Mr Mugabe, who has previously described gay people as worse than

“dogs and pigs” used an hour long speech to warn Zimbabweans of the

dangers of homosexuality and threatened pro-gay clergy with prison

sentences.

“Leave whites to do that,” he declared in reference to homosexuality

in the speech made in Shona, one of the native languages of Zimbabwe.

Mr Mugabe told the cheering crowd of supporters that gay marriages are a threat to civilisation and condemned churches that chose to bless same sex relationships. He added that police would arrest and jail clergy who performed ceremonies for gay couples in Zimbabwe.

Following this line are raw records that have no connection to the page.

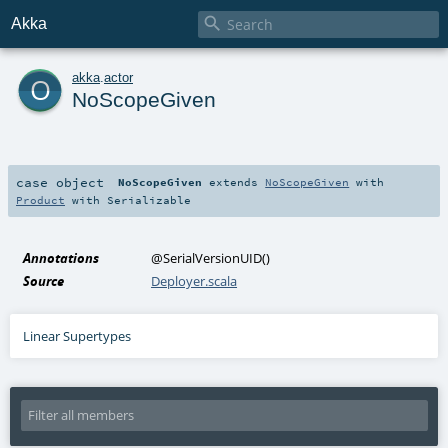

Akka
o
akka
.
actor
NoScopeGiven
case object
NoScopeGiven
extends
NoScopeGiven
with
Product
with
Serializable
Annotations
@SerialVersionUID
()
Source
Deployer.scala
Linear Supertypes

The human rights campaigner, Peter Tatchell of the gay rights group

OutRage! attempted to perform a citizens arrest on Mr Mugabe in

Brussels in 2001. Mr Tatchell was beaten unconscious by bodyguards

employed by the Zimbabwean leader.

In 2004, Mr Tatchell requested at Bow Streets Magistrates Court for an arrest warrant for the Zimbabwean president over allegations of

brutality, homophobia, and repression of civil rights. Mr Tatchell

documented accounts of political opponents being rounded up and

imprisoned. However, the magistrate, Timothy Workman, ruled that Mr

Mugabe was entitled to immunity as a head of state.

Zimbabwe was suspended from the Commonwealth in 2001 over allegations of fraud in the presidential elections.